Individuado Não-individuado

Próprio Comum

Humano, animado Não-animado

Concreto Abstrato

Singular Plural

Contável Massivo

Referencial, definido Não-referencial

Tabela 3 – Propriedades da individuação do objeto.

Não podemos dizer que uma cláusula é transitiva ou intransitiva, visto que o verbo não é parâmetro em si. Dessa forma, cada parâmetro contribui para a ordenação das cláusulas numa escala de transitividade; e as cláusulas podem ter uma transitividade mais baixa ou uma transitividade mais alta, de acordo com a classificação atribuída a cada parâmetro na análise da cláusula. Vale ressaltar que a proposta desses dez parâmetros, conforme já mencionado, foi feita a partir de análises em textos tipologicamente narrativos. Nesta dissertação, elegemos a relato

de opinião como corpus.

Nos textos narrativos, a transitividade é predominantemente alta, já que a transitividade alta é característica prototípica de textos de gênero narrativo. Dessa forma, a base dos parâmetros que compõem os princípios há pouco apresentados está relacionada ao evento causal prototípico, que é definido como um evento em que um agente animado intencionalmente causa uma mudança física e perceptível de estado ou de localização em um objeto. Podemos dizer, de acordo com Albani (2007: 26), que:

esse exemplo de evento apresenta uma correlação com a oração transitiva canônica, que é a cláusula na qual os parâmetros de transitividade aparecem de modo mais saliente no discurso de gênero textual narrativo. Segundo Hopper e Thompson (1980), as cláusulas com transitividade alta são mais dinâmicas, pois codificam eventos em que seres humanos alteram situações, ou seja, fazem referência a aspectos mais objetivos, como ações; por outro lado, as cláusulas com baixa transitividade fazem referência a comentários do autor e aspectos mais subjetivos. Portanto, levando-se em conta que os parâmetros de transitividade demonstram os elementos mais salientes do discurso, as cláusulas com transitividade mais alta representam as informações centrais do que o falante ou escritor quer comunicar ao ouvinte ou leitor; da mesma forma, as cláusulas com transitividade mais baixa tendem a expressar as informações periféricas, que ajudam a situar o ouvinte ou leitor no contexto em que as informações centrais estão colocadas.

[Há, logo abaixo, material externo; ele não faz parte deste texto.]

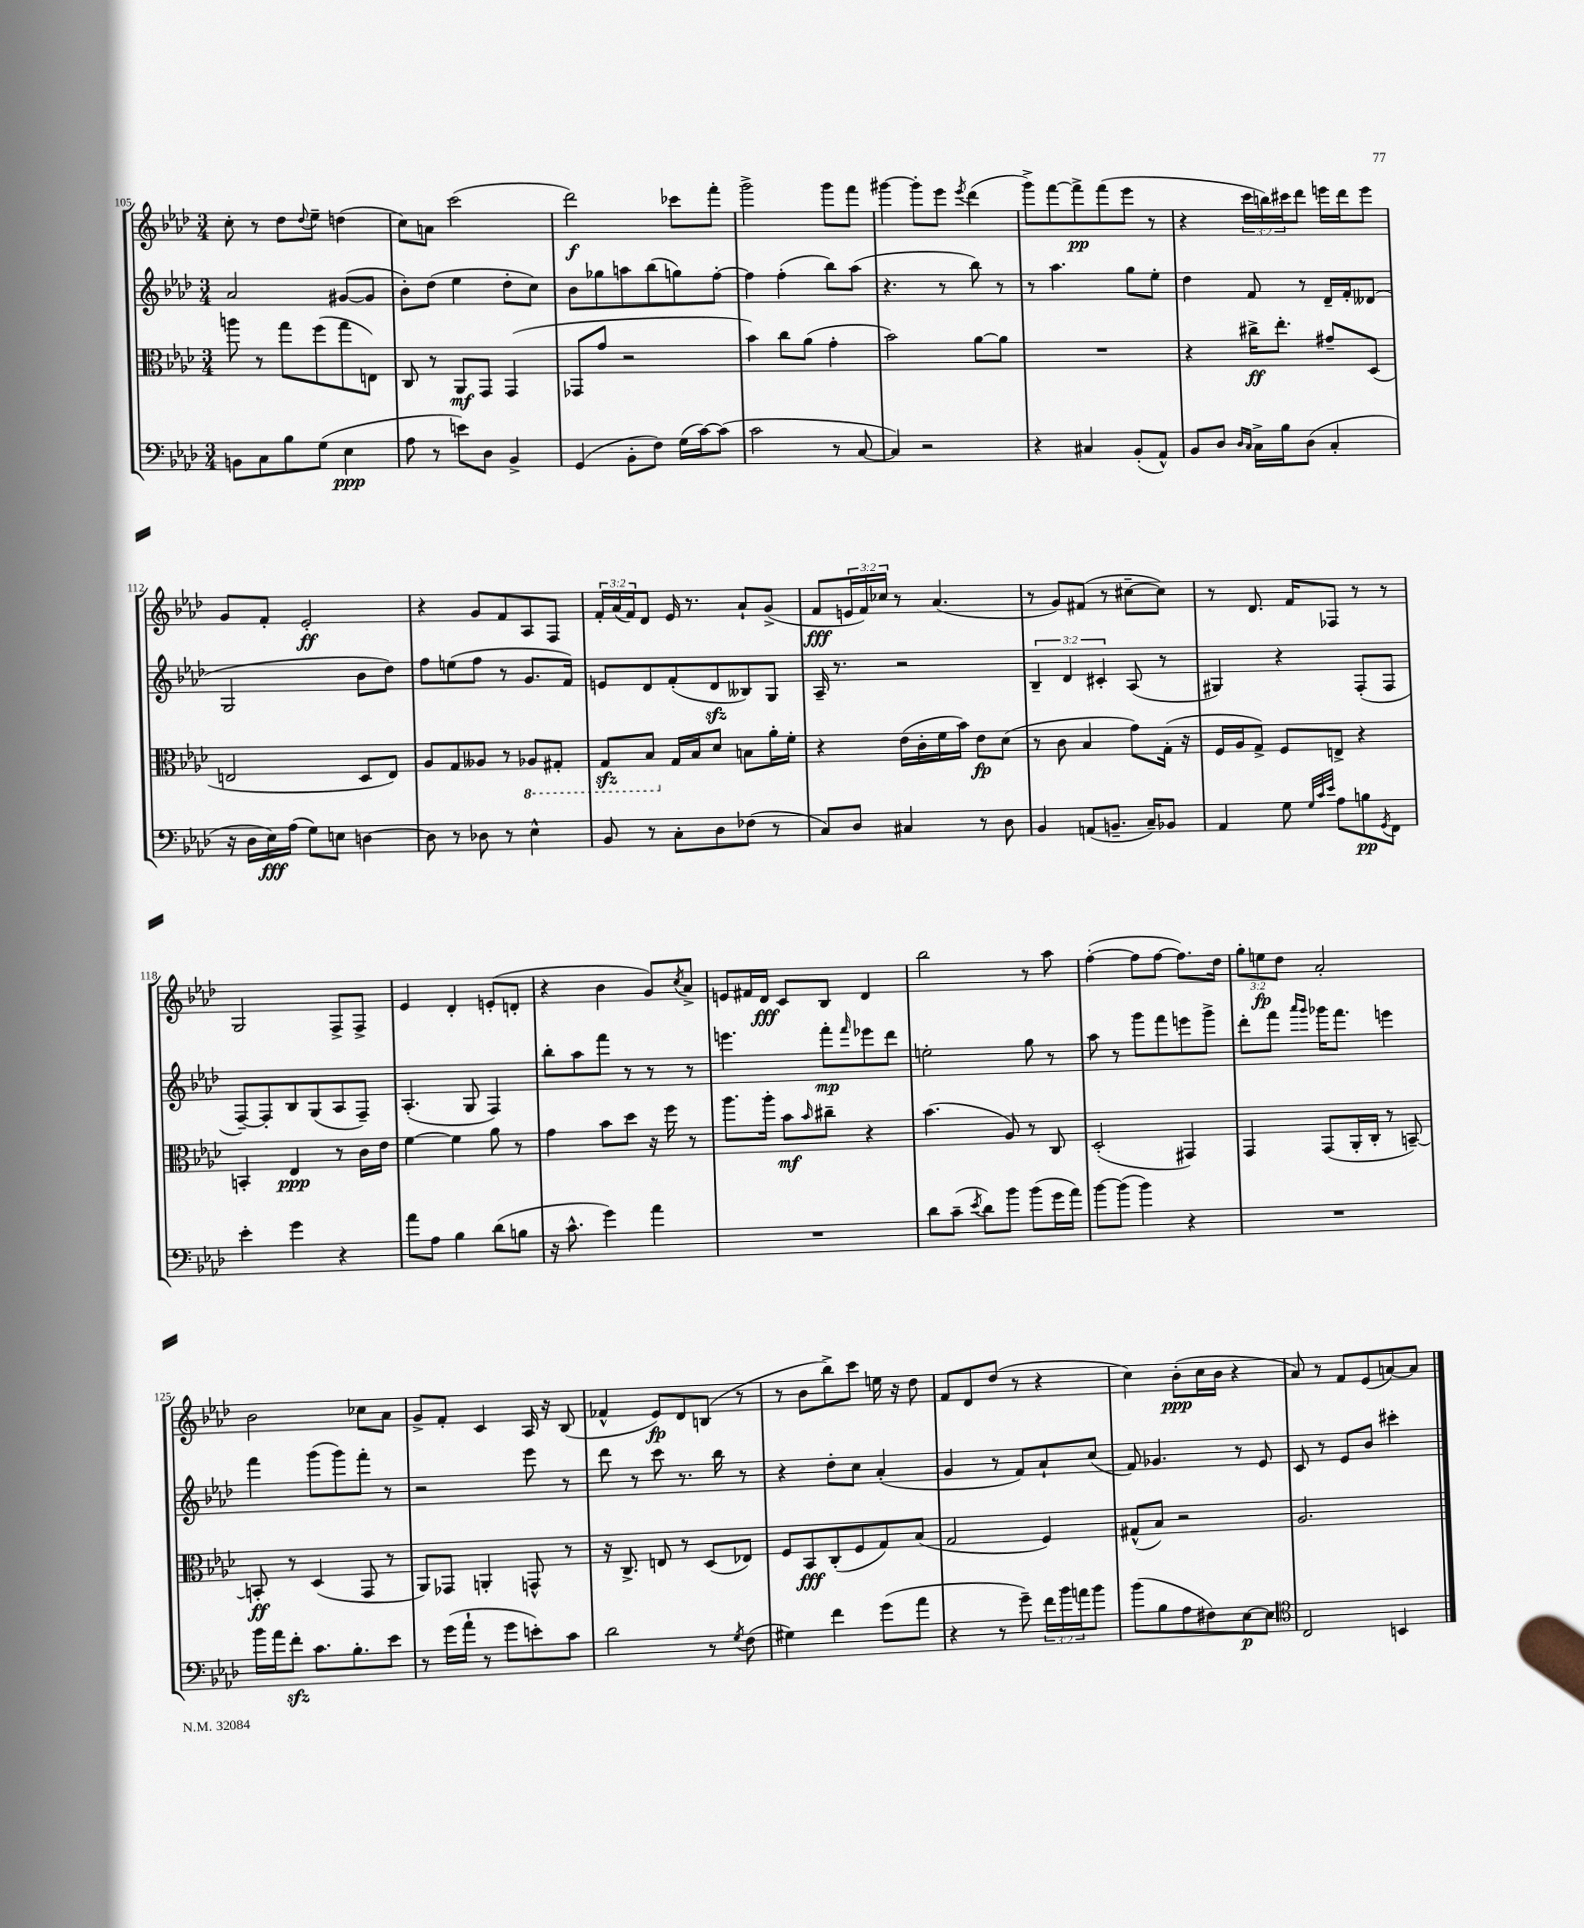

**kern	**kern	**kern	**kern
*staff4	*staff3	*staff2	*staff1
*clefF4	*clefC3	*clefG2	*clefG2
*k[b-e-a-d-]	*k[b-e-a-d-]	*k[b-e-a-d-]	*k[b-e-a-d-]
*M3/4	*M3/4	*M3/4	*M3/4
8BB	8aa	2a-	8cc'
8C	8r	.	8r
8B-	8gg	.	8dd-
.	.	.	8qqdd-
(8G	(8ff	.	8ee-~
4E-	8gg	([8g#	(4dd
.	8E)	8g#]	.
=	=	=	=
8A-	8C	8b-')	8cc)
8r	8r	(8dd-	8a
8e)	8AA-	4ee-	(2ccc
8D-	8GG	.	.
4BB-^	(4GG	8dd-'	.
.	.	8cc)	.
=	=	=	=
(4GG	8GG-	8b-	2ddd-)
.	8g	8gg-	.
8BB-'	2r	8aa	.
8F)	.	(8bb-	.
(16G	.	8gg)	8ccc-
[16c)	.	.	.
(8c]	.	[8ff'	8fff'
=	=	=	=
2c	4b-)	4ff]	2ggg^
.	8cc	(4ff'	.
.	(8a-	.	.
8r	4g'	8bb-)	8ggg
[8C	.	(8aa-	8fff
=	=	=	=
4C])	2b-)	4.r	[4ggg#
2r	.	.	8ggg#']
.	.	8r	8eee-
.	.	.	8qeee-
.	[8a-	8bb-)	(4ddd-
.	8a-]	8r	.
=	=	=	=
4r	2.r	8r	8ggg^)
.	.	4.aa-	[8fff
4C#	.	.	8fff^]
.	.	.	(8fff
(8BB-'	.	8gg	8eee-
8AA-^^)	.	8ee-'	8r
=	=	=	=
8BB-	4r	4dd-	4r
8D-	.	.	.
16qqD-	.	.	.
16qqC	.	.	.
16C^	16cc#^	8f	24ccc
.	.	.	24bb)
16B-	8.ee-'	.	.
.	.	.	24ccc#
(8D-	.	8r	8ddd-
4C'	8g#~	16d-~	16eee
.	.	16f'	16ddd-
.	(8D-	(8d--	8eee
=	=	=	=
16r	2E	2G	8g
16D-	.	.	.
16E-)	.	.	8f'
(16A-	.	.	.
8G)	.	.	2e-'
8E	.	.	.
[4D	8D-	8b-	.
.	8E)	8dd-)	.
=	=	=	=
8D]	8A-	8ff	4r
8r	8G	(8ee	.
8D-	8A--	8ff	8g
8r	8r	8r	8f
4E-^^	8AA-	8.g	8A-
.	8GG#'	.	8F
.	.	16f)	.
=	=	=	=
8BB-	8GG	8e	24f'
.	.	.	(24a-
.	.	.	24f)
8r	8BB-	8d-	8d-
8C'	16G	(8f'	16e-
.	16B-	.	8.r
8D-	8d-	8d-	.
(8F-	8B	8B--)	8a-`
8r	16a-'	8G	(8g^
.	16f'	.	.
=	=	=	=
8C)	4r	16A-~	8f
.	.	8.r	.
8D-	.	.	24e
.	.	.	24f)
.	.	.	24cc-
4C#	(16e-	2r	8r
.	16c'	.	.
.	16f	.	(4.a-
.	16b-)	.	.
8r	8e-	.	.
8D-	(8d-	.	.
=	=	=	=
4BB-	8r	6B-~	8r
.	8c	.	8g)
.	.	6d-	.
(8AA	4B-	.	(8f#
.	.	6c#'	.
8.BB~	.	.	8r
.	8g)	(8A-	[8cc#~
16C~)	.	.	.
8BB-	(16G'	8r	8cc#])
.	16r	.	.
=	=	=	=
4AA-	16F	4G#)	8r
.	16A-	.	.
.	8G^)	.	8.d-
8G	8F	4r	.
.	.	.	16f
32qqG	.	.	.
32qqc	.	.	.
32qqe-	.	.	.
8A-	8E^	.	8F-
8B	4r	(8F'	8r
8qGG	.	.	.
8FF	.	8F	8r
=	=	=	=
4e-'	4BB'	[8F~)	2G
.	.	8F']	.
4g	4E-	8B-	.
.	.	(8G	.
4r	8r	8A-	8F^
.	16c	8F~)	8F^
.	16e-	.	.
=	=	=	=
8a-	[4f	(4.A-'	4e-
8A-	.	.	.
4B-	4f]	.	4d-'
.	.	8G	.
(8d-	8a-	4F)	(8e'
8B	8r	.	8d'
=	=	=	=
16r	4g	8bb-'	4r
8.c^^	.	.	.
.	.	8aa-	.
4g)	8b-	8fff	4b-
.	8dd-	8r	.
4a-	16r	8r	8g)
.	16ff	.	.
.	.	.	8qcc
.	8r	8r	8a-^
=	=	=	=
2.r	8.aa-	4.eee	8e
.	.	.	16f#
.	16aa-'	.	16d-
.	8b-	.	8c
.	16qqb-	.	.
.	8cc#~	8fff'	8B-
.	.	16qqfff	.
.	4r	8eee-	4d-
.	.	8ddd-	.
=	=	=	=
8d-	(4.b-	2ee'	2bb-
(8c~	.	.	.
8qe-	.	.	.
8d-)	.	.	.
8b-	8A-)	.	.
(8b-	8r	8gg	8r
16g	8C	8r	8aa-
16a-)	.	.	.
=	=	=	=
[8b-	(2D-'	8aa-	([4ff'
(8b-]	.	8r	.
4b-)	.	8ggg	8ff]
.	.	8fff	[8ff
4r	4GG#)	8eee	8.ff])
.	.	8ggg^	.
.	.	.	16dd-
=	=	=	=
2.r	4GG	8ddd-'	12gg'
.	.	.	12ee
.	.	8fff	.
.	.	.	12dd-
.	.	16qqaaa-	.
.	.	16qqggg	.
.	(8GG	16ggg-	2a-'
.	.	8.fff	.
.	16AA-'	.	.
.	16C'	.	.
.	8r	4eee	.
.	[8BB~)	.	.
=	=	=	=
16b-	8BB']	4fff	2b-
16a-	.	.	.
8f'	8r	.	.
8.c	(4D-	(8ggg	.
.	.	8ggg)	.
8.B-'	.	.	.
.	8GG	8fff'	8cc-
8e-	8r	8r	8a-
=	=	=	=
8r	8AA-)	2r	8g^
(16g	8GG-	.	8f'
16a-`	.	.	.
8r	4AA'	.	4c
8g	.	.	.
8e')	8GG^^	8eee-	16A-
.	.	.	16r
8c	8r	8r	(8B-
=	=	=	=
2d-	16r	8ddd-	4f-^^
.	8.C^	.	.
.	.	8r	.
.	8E	8ccc	8e-)
.	8r	8.r	8d-
8r	(8D-	.	(8B
.	.	16bb-	.
8qG	.	.	.
(8F	8E-)	8r	8r
=	=	=	=
4G#)	8F	4r	8r
.	8BB-	.	8b-
4f	(8C'	8dd-'	8bb-^)
.	8F	8cc	8ccc
(8g	8G)	(4a-'	16ee
.	.	.	16r
8a-	(8B-	.	8dd-
=	=	=	=
4r	2G	4g	8f
.	.	.	8d-
8r	.	8r	(8dd-
8g~)	.	8f)	8r
24f	4F)	8a-`	4r
24b-	.	.	.
24a	.	.	.
8b-	.	(8cc	.
=	=	=	=
(8b-	(8G#^^	8f)	4cc)
8B-	8B-)	4.g-	.
8A-	2r	.	(8b-'
8F#)	.	.	16cc
.	.	.	16b-
[8E-	.	8r	4r
8E-]	.	8e-	.
=	=	=	=
*clefC4	*	*	*
2C	2.A-	8c	8a-)
.	.	8r	8r
.	.	8e-	8f
.	.	8b-	(8e-
4BB	.	4ccc#'	[8a)
.	.	.	8a]
==	==	==	==
*-	*-	*-	*-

Nos relatos de opinião, não prevemos o mesmo comportamento, pois esses textos têm caráter opinativo, ou seja, tendem a ser mais semelhantes, em seu comportamento, aos textos argumentativos do que aos textos narrativos. O estudo da transitividade em textos de natureza argumentativa foi desenvolvido por Albani (2007) ao dissertar sobre a: Ordenação do advérbio sempre no português arcaico e contemporâneo.

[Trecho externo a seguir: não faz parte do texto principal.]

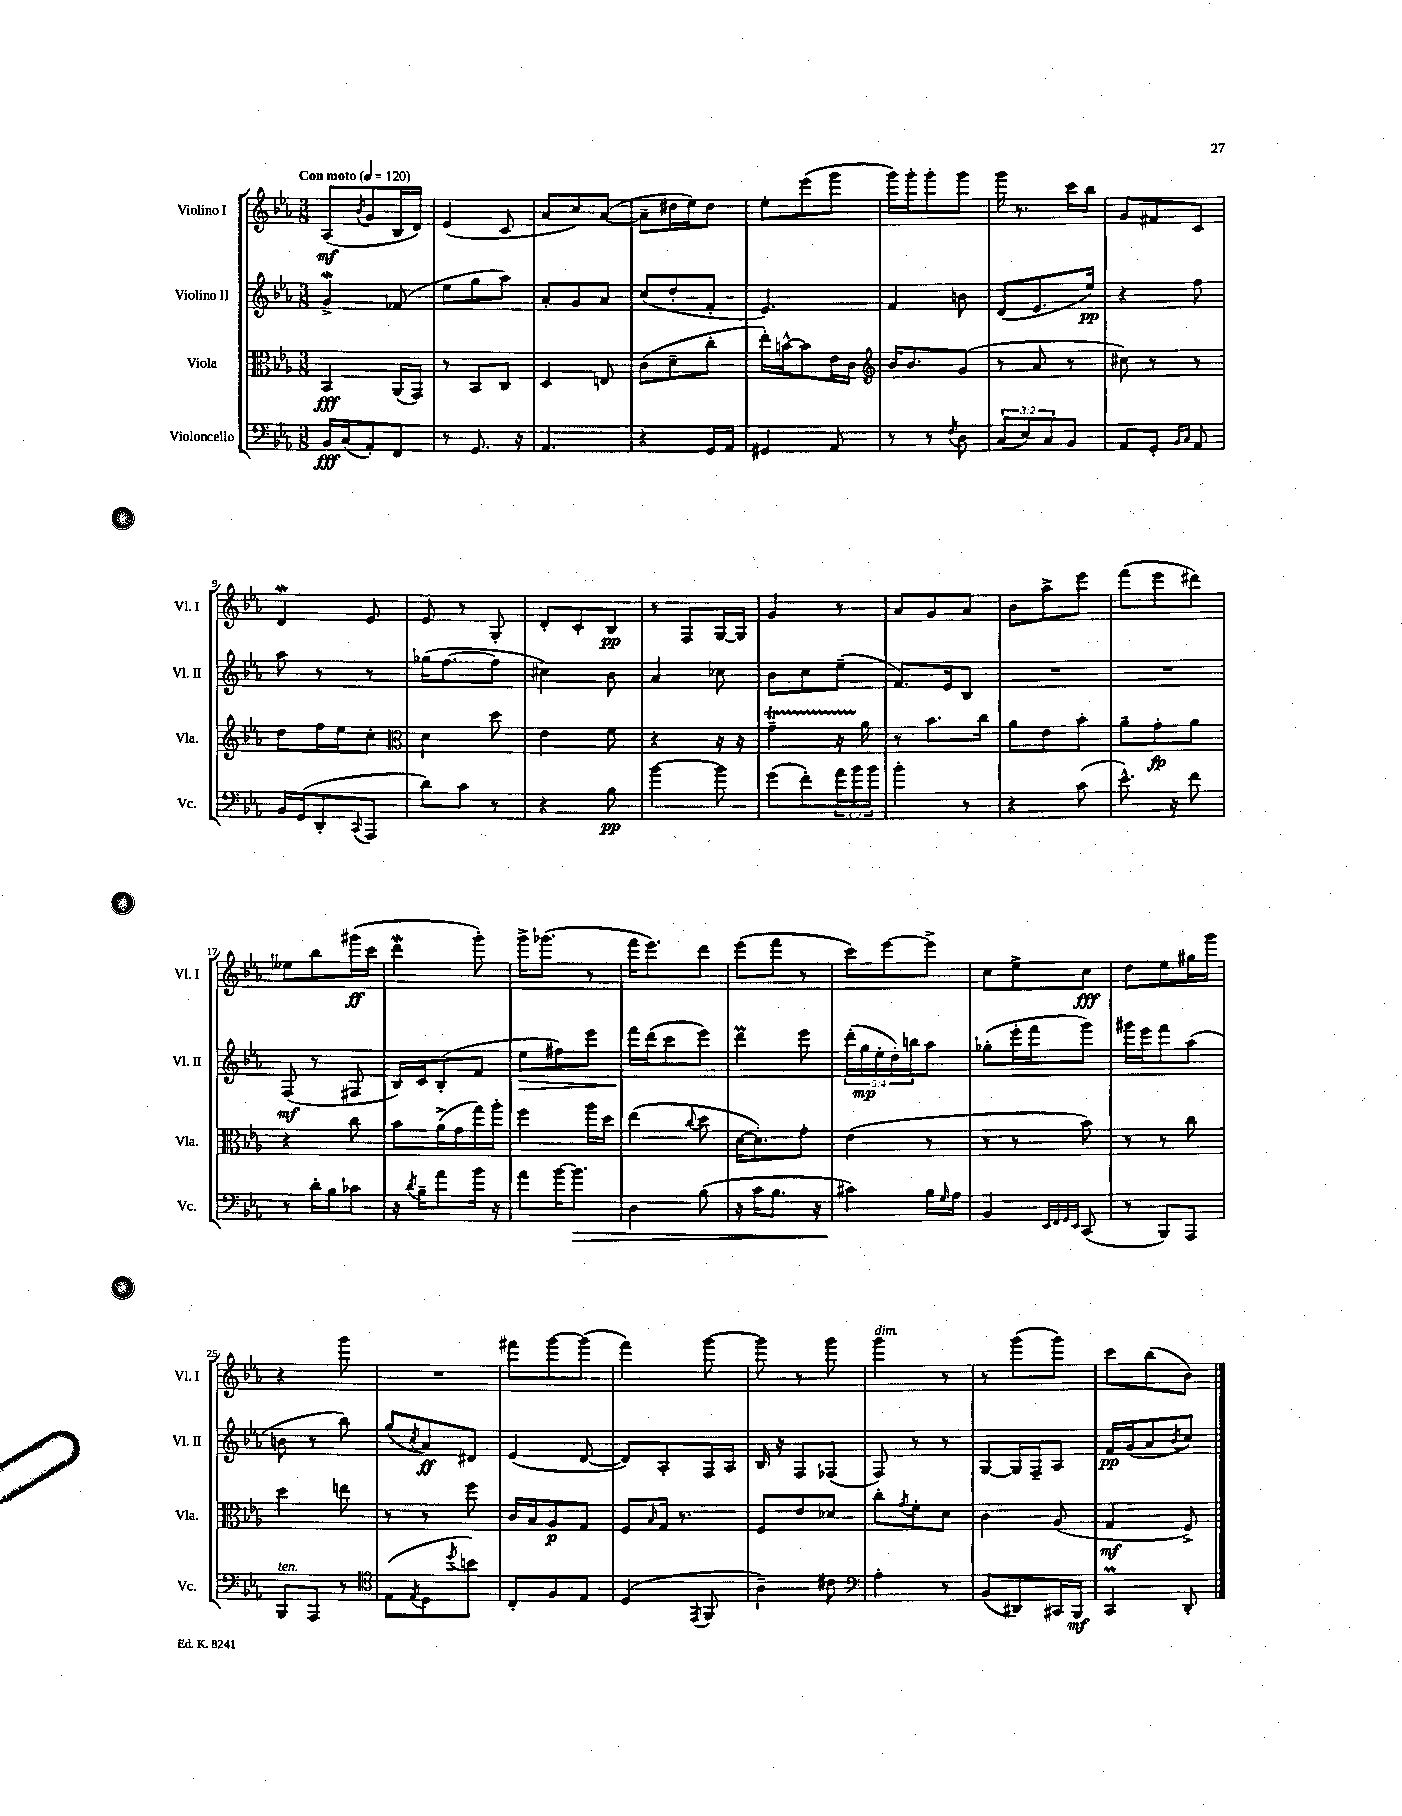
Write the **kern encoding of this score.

Entendemos que uma das razões da análise da transitividade é a função pragmática de princípio funcionalista:

o grau de transitividade de uma cláusula reflete, em parte, a maneira como o falante ou escritor estrutura o discurso para atingir o propósito comunicativo e, além disso, a percepção das necessidades do interlocutor. Assim, para que haja uma comunicação satisfatória, cabe ao emissor orientar o receptor na maneira como organiza o discurso (ALBANI, 2007: 25).

O subprincípio da ordenação linear, presente no princípio da iconidade6, expõe que a informação mais importante tende a ocupar o primeiro lugar na cadeia sintática, ou a ordem dos elementos na estrutura morfossintática tende a refletir a ordem dos elementos no mundo real. Supomos que, nos relatos de opinião, a noção de figura apresentar-se-á ou logo no primeiro plano, ou seja, aparecerá ou no tema – que é parte de um enunciado identificado gramaticalmente ou por elementos contextuais, sobre o qual o restante do enunciado faz uma declaração (ou comentário, podendo ou não exercer a função de sujeito da frase); ou nas cláusulas que apresentam um baixo grau de transitividade.